One amusing non-example of this: legal far marriage in MA led to legal sibling marriage in MA.
I've heard the claim that legalizing gay marriage would lead to legalizing incestuous marriage. I strenuously doubt that it would lead to an actual conscious choice to do so. The arguments against incestuous relationships (that they are likely to be abusive due to power dynamics and the inability to separate families via devorce) are totally separate from the arguments against gay relationships (I cannot actually think of any non-specious ones)
It is amusing to note that Massachusetts, has a law making it illegal to marry your sibling, parent, child, etc. so long as they are the opposite gender as you. When in 2004 gay marriage became legal, the law this failed to prohibit same-sex marriage between blood relatives. This wasn't a policy decision by anyone: The legislature simply failed to update the code.
I find it funny that the obvious gay marriage slippery-slope is seldom discussed by its opponents: polygamy and group marriage, which have far more potential for societal impact than gay marriage ever could. I suspect this is at least partially due to the tendency of old-school religious affiliation among the small number of practicing polygamists, which the conservative "values voters" are uncomfortable associating with, even indirectly.
(Not claiming marriage equality would lead to plural marriage; just surprising how seldom it's brought up, relative to nonsense about marrying dogs.)

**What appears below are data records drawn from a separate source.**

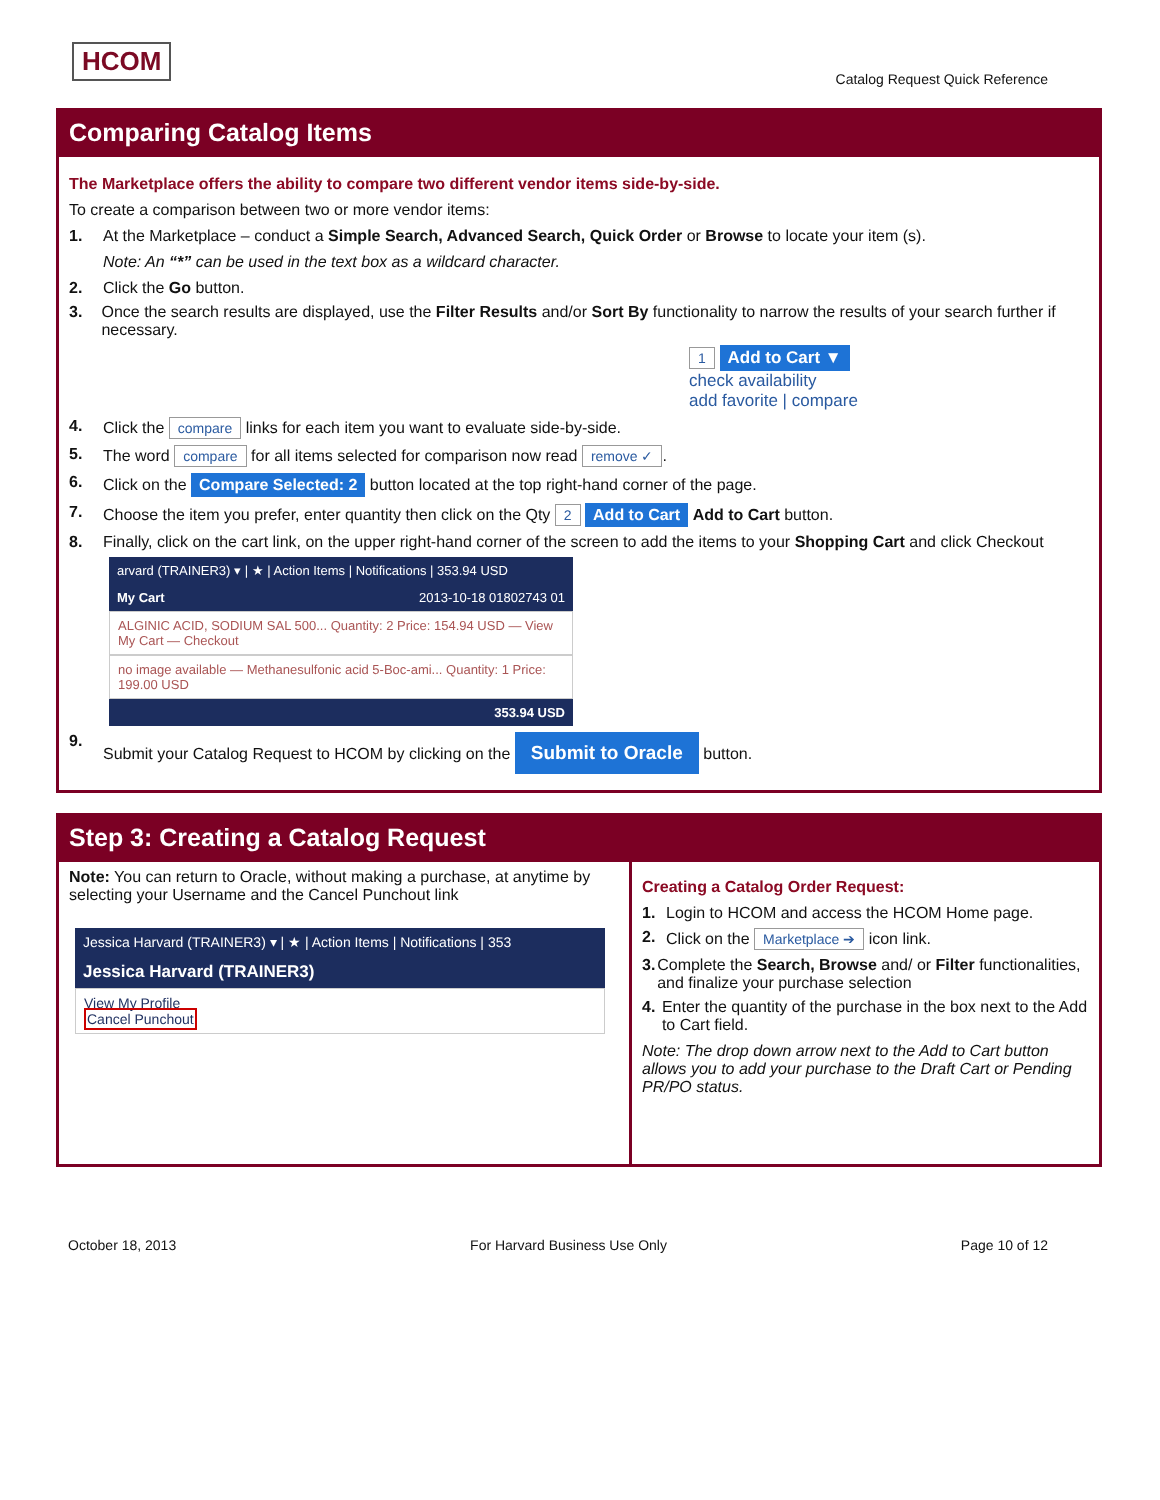HCOM
Catalog Request Quick Reference
Comparing Catalog Items
The Marketplace offers the ability to compare two different vendor items side-by-side.
To create a comparison between two or more vendor items:
1. At the Marketplace – conduct a Simple Search, Advanced Search, Quick Order or Browse to locate your item (s).
Note: An “*” can be used in the text box as a wildcard character.
2. Click the Go button.
3. Once the search results are displayed, use the Filter Results and/or Sort By functionality to narrow the results of your search further if necessary.
1 Add to Cart ▼
check availability
add favorite | compare
4. Click the compare links for each item you want to evaluate side-by-side.
5. The word compare for all items selected for comparison now read remove ✓.
6. Click on the Compare Selected: 2 button located at the top right-hand corner of the page.
7. Choose the item you prefer, enter quantity then click on the Qty 2 Add to Cart Add to Cart button.
8. Finally, click on the cart link, on the upper right-hand corner of the screen to add the items to your Shopping Cart and click Checkout
arvard (TRAINER3) ▾ | ★ | Action Items | Notifications | 353.94 USD
My Cart 2013-10-18 01802743 01
ALGINIC ACID, SODIUM SAL 500... Quantity: 2 Price: 154.94 USD — View My Cart — Checkout
no image available — Methanesulfonic acid 5-Boc-ami... Quantity: 1 Price: 199.00 USD
353.94 USD
9. Submit your Catalog Request to HCOM by clicking on the Submit to Oracle button.
Step 3: Creating a Catalog Request
Note: You can return to Oracle, without making a purchase, at anytime by selecting your Username and the Cancel Punchout link
Jessica Harvard (TRAINER3) ▾ | ★ | Action Items | Notifications | 353
Jessica Harvard (TRAINER3)
View My Profile
Cancel Punchout
Creating a Catalog Order Request:
1. Login to HCOM and access the HCOM Home page.
2. Click on the Marketplace ➔ icon link.
3. Complete the Search, Browse and/ or Filter functionalities, and finalize your purchase selection
4. Enter the quantity of the purchase in the box next to the Add to Cart field.
Note: The drop down arrow next to the Add to Cart button allows you to add your purchase to the Draft Cart or Pending PR/PO status.
October 18, 2013 For Harvard Business Use Only Page 10 of 12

News issues tend to work in a sort of priority queue, where only the top three or so get much time in the news cycle. Currently, in American media, the topics are the mid-term elections, Ebola and Islamic State (mixed with conflict in the Middle East in general). Gay marriage just got pushed aside and will probably come back once the election news subsides.
Legally-recognized polyamorous relationships, in one form or another, is probably going to be the next evolution of marriage laws, and there's a bit of discussion about it, but it won't get much attention until it bubbles up to the top of the queue. That might take on the order of years or decades to happen.
While it does appear here and there, I think it's because the vast majority of gay relationships take place in a monogamous/monogamish framework, so plural marriages aren't a direct endpoint.
Whereas, "sure collect everyone's correspondences, but delete people who are citizens" isn't a far jump to "ok, you don't really need to delete anything".
I think saying it will definitely happen is pretty widely accepted within social psychology. This is called group polarization, and it's the default state that you'll hit without very, very involved countermeasures: https://en.wikipedia.org/wiki/Group_polarization
The wikipedia article is a very good summary of the phenomenon and the several factors that have a role in creating it.
It's only a fallacy if there is no basis for the caustivie chain that results in the effect we find objectionable. That is to say, if there is no clear way to get from point A to point B, it's a fallacy. If the chain of causility from point A to point B is quite clear, it's not.
It's also not a fallacy when an extensive history of similar encroachment exists. At some point, the burden of proof has to shift to the party who maintains that the government won't eventually abuse a given power.
IMHO there is no more certain indication that someone has been educated beyond their intelligence than when they sign onto an Internet forum and start braying about how the slippery-slope argument is a "logical fallacy." While technically correct, they betray an ignorance of how human beings -- a decidedly non-logical species -- actually behave.